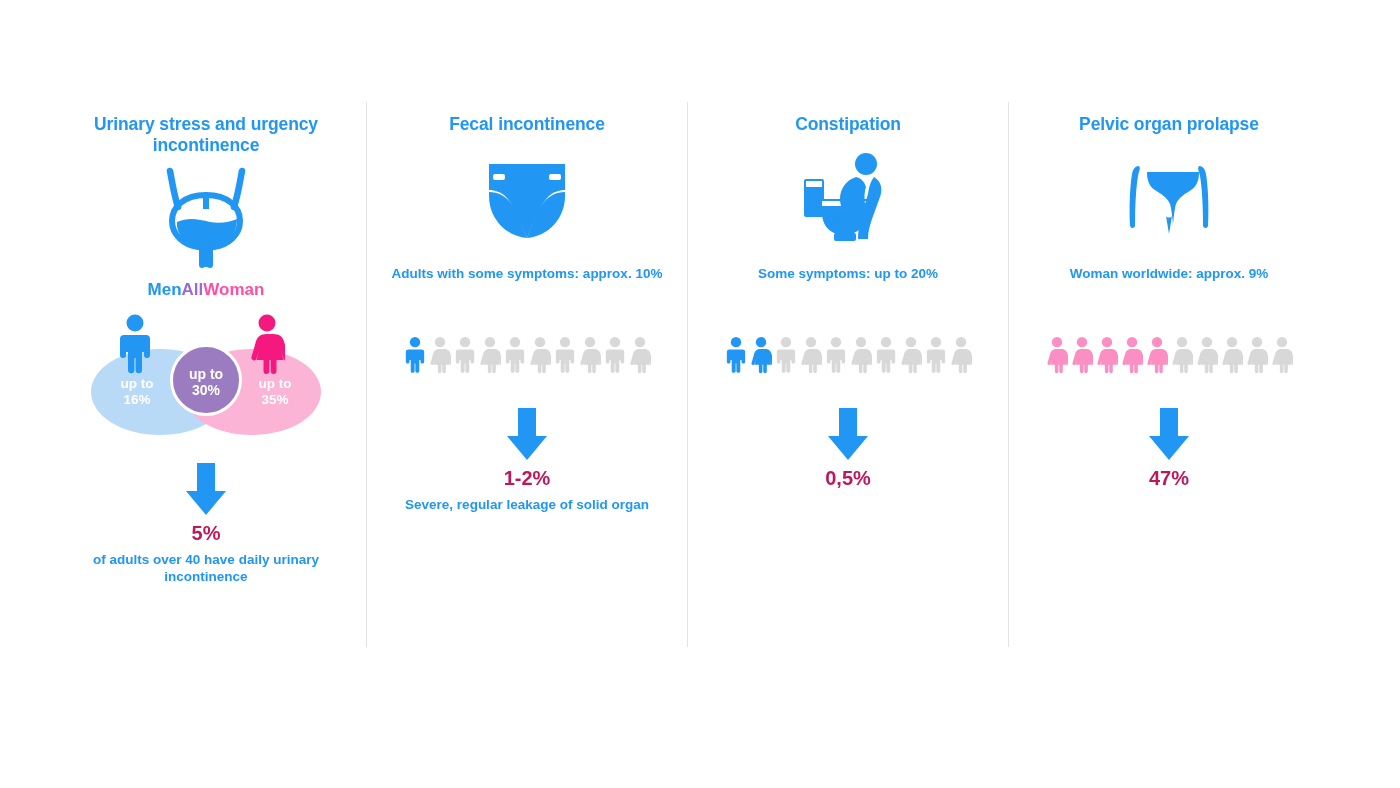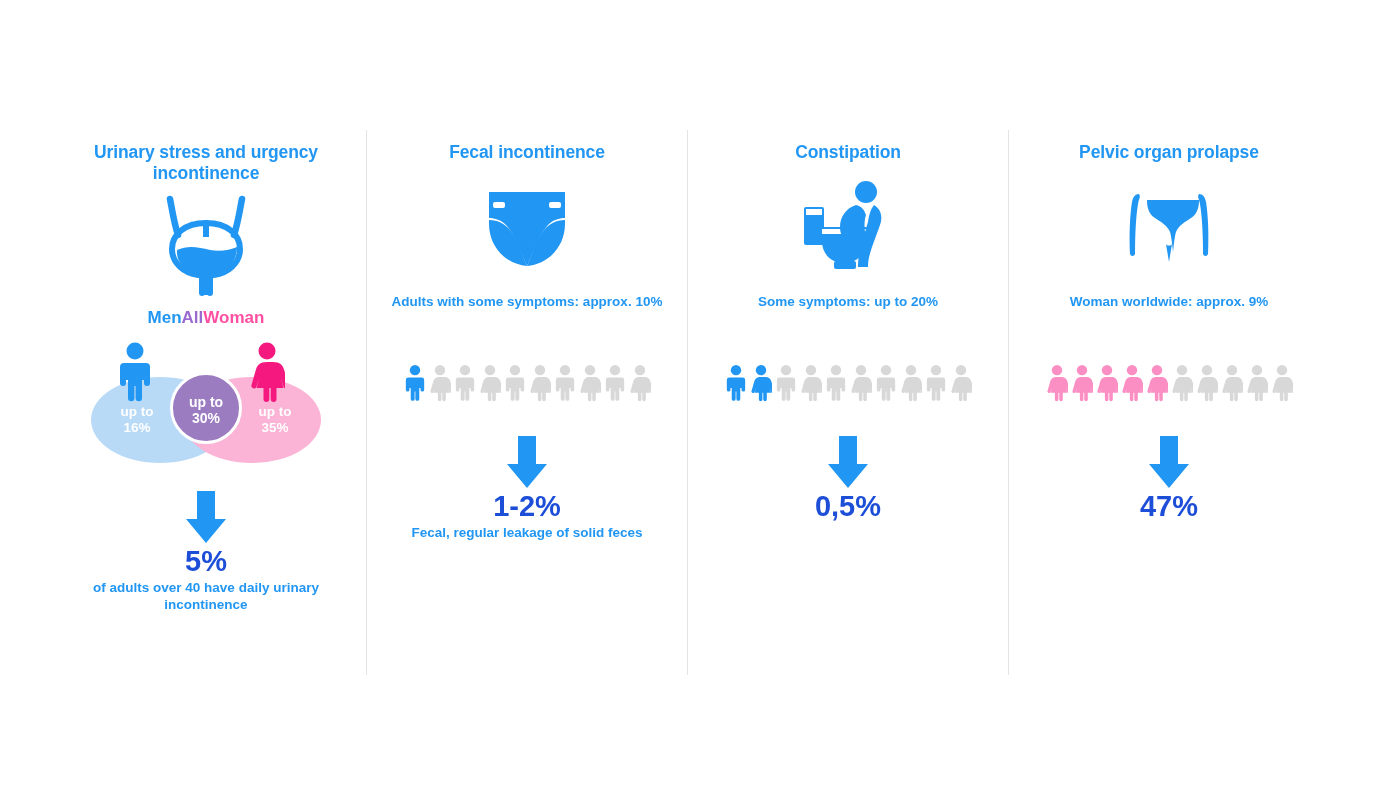--- a/index.html
+++ b/index.html
@@ -10,21 +10,21 @@
     overflow: hidden;
   }
   .canvas {
     position: relative;
     width: 1400px;
     height: 788px;
     background: #ffffff;
   }
   .columns {
     position: absolute;
-    left: 0; top: 122px;
+    left: 0; top: 94px;
     width: 1400px;
     height: 560px;
     display: flex;
     flex-direction: row;
   }
   .col {
     position: relative;
     width: 320px;
     display: flex;
     flex-direction: column;
@@ -139,23 +139,23 @@
   
   .arrow-wrap {
     margin-top: 16px;
     height: 56px;
     display: flex;
     align-items: center;
     justify-content: center;
   }
 
   .bignum {
-    font-size: 29px;
-    font-weight: bold;
-    color: #1d4ed8;
+    font-size: 20px;
+    font-weight: bold;
+    color: #be185d;
     margin-top: 2px;
     line-height: 28px;
   }
   .caption {
     font-size: 13.5px;
     font-weight: bold;
     color: #2196f3;
     text-align: center;
     line-height: 17px;
     margin-top: 4px;
@@ -300,21 +300,21 @@
           </svg>
       </div>
 
       <div class="arrow-wrap">
         <svg width="56" height="56" viewBox="0 0 56 56">
             <path d="M19 2 h18 v28 h11 l-20 24 l-20 -24 h11 z" fill="#2196f3"></path>
           </svg>
       </div>
 
       <div class="bignum">1-2%</div>
-      <div class="caption">Fecal, regular leakage of solid feces</div>
+      <div class="caption">Severe, regular leakage of solid organ</div>
     </div>
 
     <div class="divider"></div>
 
     <div class="col c3">
       <div class="col-title">Constipation</div>
 
       <div class="icon-area">
         <svg width="100" height="100" viewBox="0 0 100 100">
           <rect x="6" y="30" width="20" height="38" rx="2" fill="#2196f3"></rect>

——

Exactly and in full, write out the lines from the one containing "width: 320px;" through the end of the listing.

     width: 320px;
     display: flex;
     flex-direction: column;
@@ -139,23 +139,23 @@
   
   .arrow-wrap {
     margin-top: 16px;
     height: 56px;
     display: flex;
     align-items: center;
     justify-content: center;
   }
 
   .bignum {
-    font-size: 29px;
-    font-weight: bold;
-    color: #1d4ed8;
+    font-size: 20px;
+    font-weight: bold;
+    color: #be185d;
     margin-top: 2px;
     line-height: 28px;
   }
   .caption {
     font-size: 13.5px;
     font-weight: bold;
     color: #2196f3;
     text-align: center;
     line-height: 17px;
     margin-top: 4px;
@@ -300,21 +300,21 @@
           </svg>
       </div>
 
       <div class="arrow-wrap">
         <svg width="56" height="56" viewBox="0 0 56 56">
             <path d="M19 2 h18 v28 h11 l-20 24 l-20 -24 h11 z" fill="#2196f3"></path>
           </svg>
       </div>
 
       <div class="bignum">1-2%</div>
-      <div class="caption">Fecal, regular leakage of solid feces</div>
+      <div class="caption">Severe, regular leakage of solid organ</div>
     </div>
 
     <div class="divider"></div>
 
     <div class="col c3">
       <div class="col-title">Constipation</div>
 
       <div class="icon-area">
         <svg width="100" height="100" viewBox="0 0 100 100">
           <rect x="6" y="30" width="20" height="38" rx="2" fill="#2196f3"></rect>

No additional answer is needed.